**What is needed**
Below is a listing. Set down exactly the lines from the one containing "on this slice (semi-automatic segmentation, software-assisted" through the one containing "(x=202, y=183) px", both ends included, and leave out the rest.

**Supplied records**

▬▬▬▬▬▬

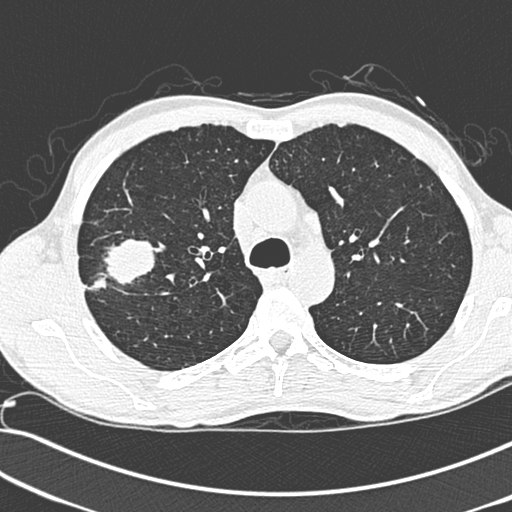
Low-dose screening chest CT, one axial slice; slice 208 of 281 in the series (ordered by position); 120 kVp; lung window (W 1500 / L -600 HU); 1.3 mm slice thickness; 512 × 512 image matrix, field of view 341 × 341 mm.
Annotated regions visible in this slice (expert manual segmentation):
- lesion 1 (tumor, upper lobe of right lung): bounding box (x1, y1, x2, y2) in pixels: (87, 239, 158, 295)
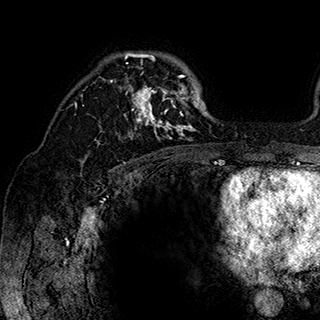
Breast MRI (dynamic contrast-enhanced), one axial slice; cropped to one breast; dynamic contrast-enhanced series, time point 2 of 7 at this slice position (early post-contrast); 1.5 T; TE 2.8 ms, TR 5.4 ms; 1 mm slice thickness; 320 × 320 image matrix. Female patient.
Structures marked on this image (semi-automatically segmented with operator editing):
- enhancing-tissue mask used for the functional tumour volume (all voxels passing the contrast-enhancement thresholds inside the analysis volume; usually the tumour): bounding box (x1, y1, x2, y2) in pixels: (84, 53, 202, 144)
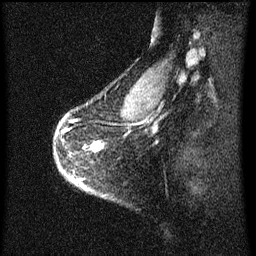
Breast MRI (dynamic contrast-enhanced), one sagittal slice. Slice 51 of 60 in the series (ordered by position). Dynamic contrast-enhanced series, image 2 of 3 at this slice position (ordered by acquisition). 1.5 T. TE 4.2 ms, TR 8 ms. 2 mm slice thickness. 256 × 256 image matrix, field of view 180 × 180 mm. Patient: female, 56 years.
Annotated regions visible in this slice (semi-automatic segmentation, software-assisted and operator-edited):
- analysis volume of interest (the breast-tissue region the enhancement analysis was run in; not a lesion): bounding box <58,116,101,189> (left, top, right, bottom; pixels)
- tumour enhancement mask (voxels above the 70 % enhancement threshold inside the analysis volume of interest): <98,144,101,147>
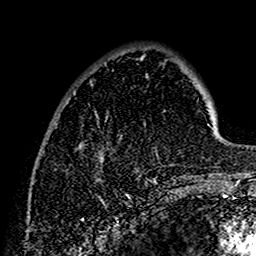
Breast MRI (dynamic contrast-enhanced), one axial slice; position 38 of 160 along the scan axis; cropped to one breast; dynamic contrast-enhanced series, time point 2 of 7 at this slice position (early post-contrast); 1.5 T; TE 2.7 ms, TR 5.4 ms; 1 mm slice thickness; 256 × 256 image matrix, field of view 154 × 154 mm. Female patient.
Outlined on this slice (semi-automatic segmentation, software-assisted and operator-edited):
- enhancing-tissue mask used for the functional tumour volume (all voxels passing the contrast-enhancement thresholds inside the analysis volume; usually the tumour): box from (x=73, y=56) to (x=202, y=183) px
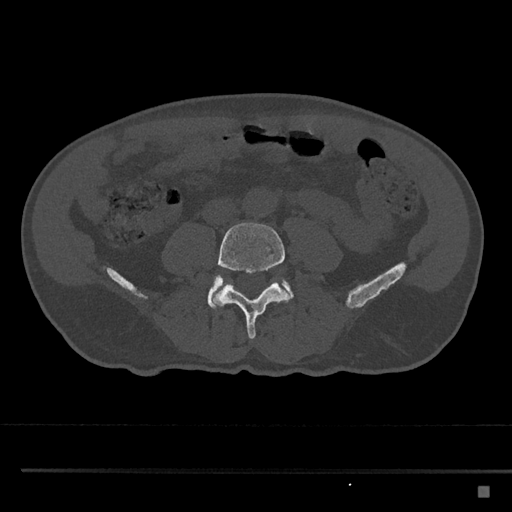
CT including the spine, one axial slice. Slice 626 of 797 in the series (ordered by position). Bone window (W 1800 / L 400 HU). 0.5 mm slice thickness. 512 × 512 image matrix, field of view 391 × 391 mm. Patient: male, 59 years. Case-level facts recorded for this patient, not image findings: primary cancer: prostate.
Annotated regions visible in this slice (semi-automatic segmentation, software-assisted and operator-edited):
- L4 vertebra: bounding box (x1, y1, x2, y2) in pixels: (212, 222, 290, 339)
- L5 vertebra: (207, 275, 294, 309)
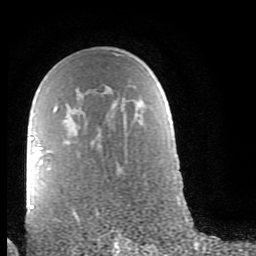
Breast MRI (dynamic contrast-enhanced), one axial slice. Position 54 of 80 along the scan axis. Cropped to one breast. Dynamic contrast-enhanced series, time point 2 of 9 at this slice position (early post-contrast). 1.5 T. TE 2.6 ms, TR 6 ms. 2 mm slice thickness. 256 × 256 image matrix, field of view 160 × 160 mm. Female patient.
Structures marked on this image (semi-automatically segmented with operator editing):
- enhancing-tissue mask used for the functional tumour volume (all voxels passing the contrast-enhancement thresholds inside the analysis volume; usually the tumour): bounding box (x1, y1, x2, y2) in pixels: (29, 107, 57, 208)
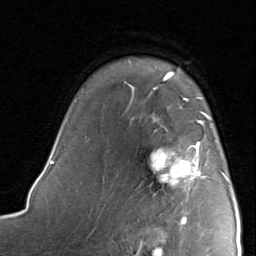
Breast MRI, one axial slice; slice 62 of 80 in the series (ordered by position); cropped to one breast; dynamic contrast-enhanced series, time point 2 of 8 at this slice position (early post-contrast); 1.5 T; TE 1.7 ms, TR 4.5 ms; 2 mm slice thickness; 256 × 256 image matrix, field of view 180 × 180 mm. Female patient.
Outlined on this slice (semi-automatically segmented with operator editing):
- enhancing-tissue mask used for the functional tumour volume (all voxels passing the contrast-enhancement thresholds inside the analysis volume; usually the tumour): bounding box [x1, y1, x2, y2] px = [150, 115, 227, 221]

▬▬▬▬▬▬

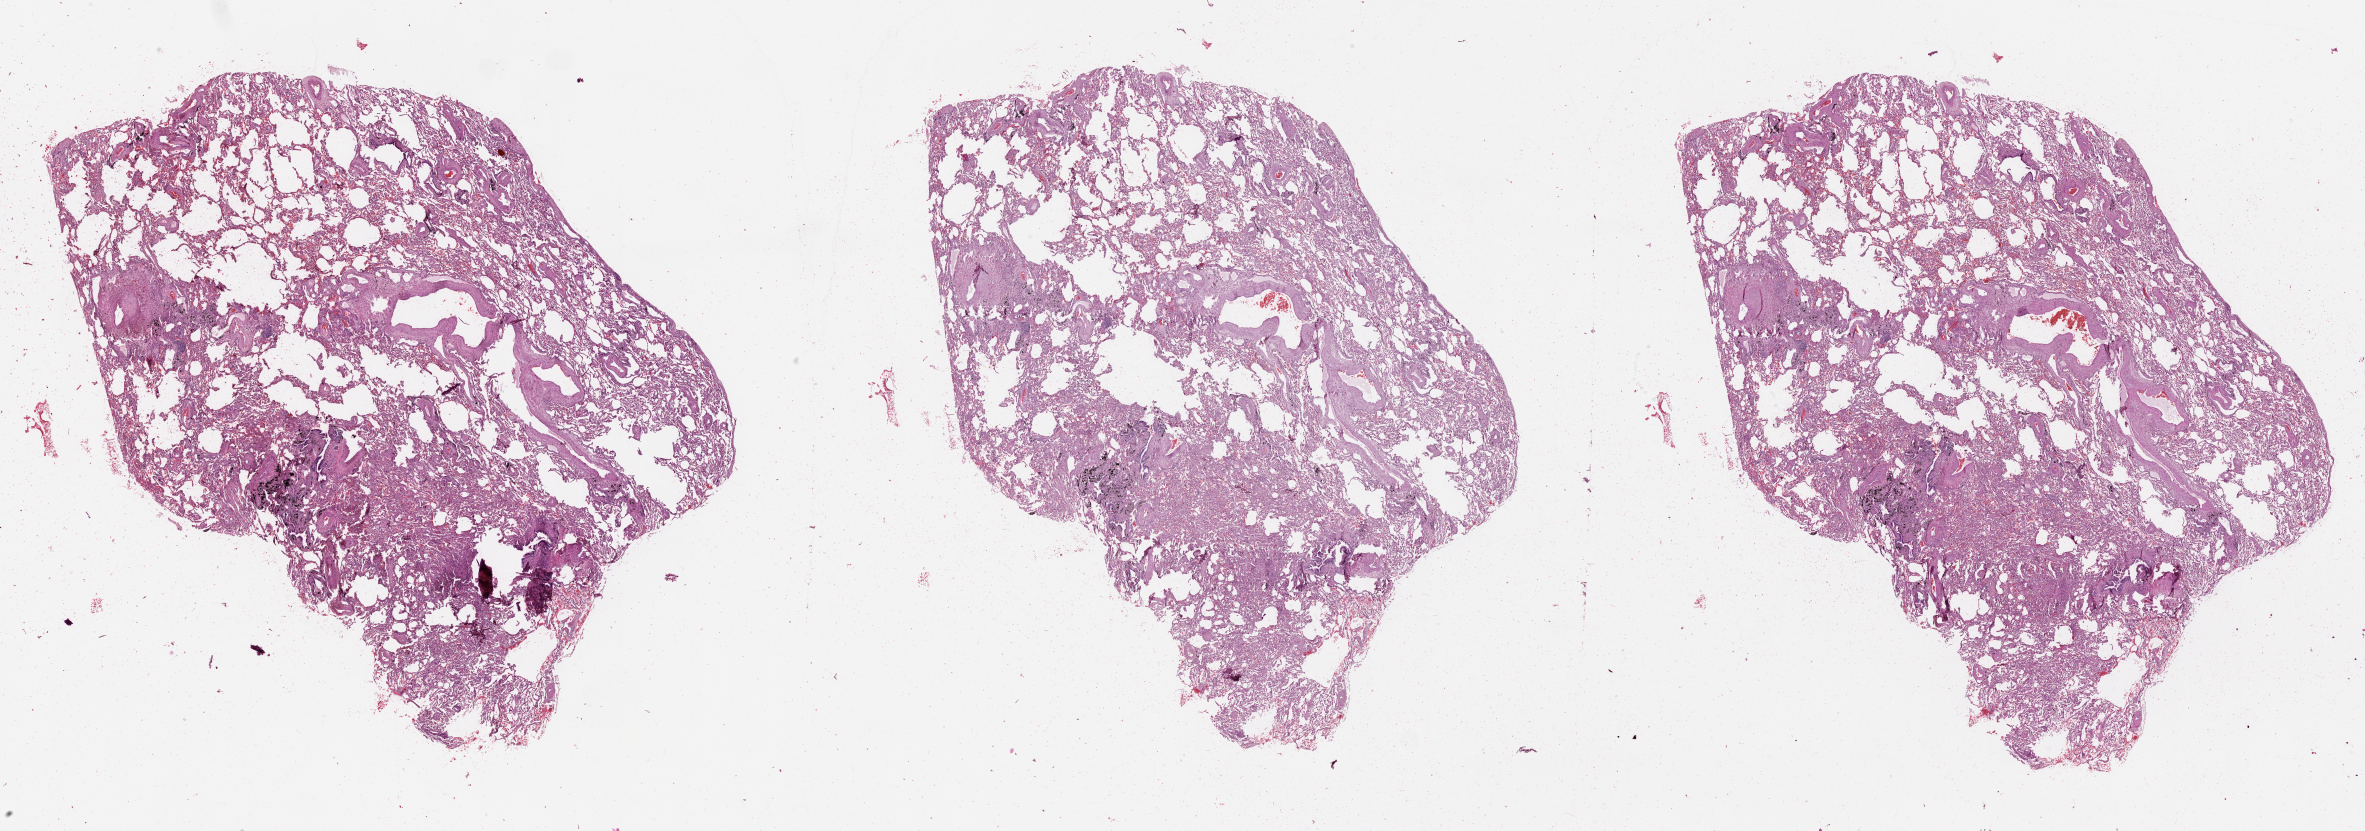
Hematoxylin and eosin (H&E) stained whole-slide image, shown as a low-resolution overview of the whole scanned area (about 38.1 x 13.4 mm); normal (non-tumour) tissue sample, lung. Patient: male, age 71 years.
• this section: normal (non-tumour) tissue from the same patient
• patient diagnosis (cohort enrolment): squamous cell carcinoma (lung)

▬▬▬▬▬▬

**Exercise response**
Outlined on this slice (semi-automatic segmentation, software-assisted and operator-edited):
- enhancing-tissue mask used for the functional tumour volume (all voxels passing the contrast-enhancement thresholds inside the analysis volume; usually the tumour): box from (x=73, y=56) to (x=202, y=183) px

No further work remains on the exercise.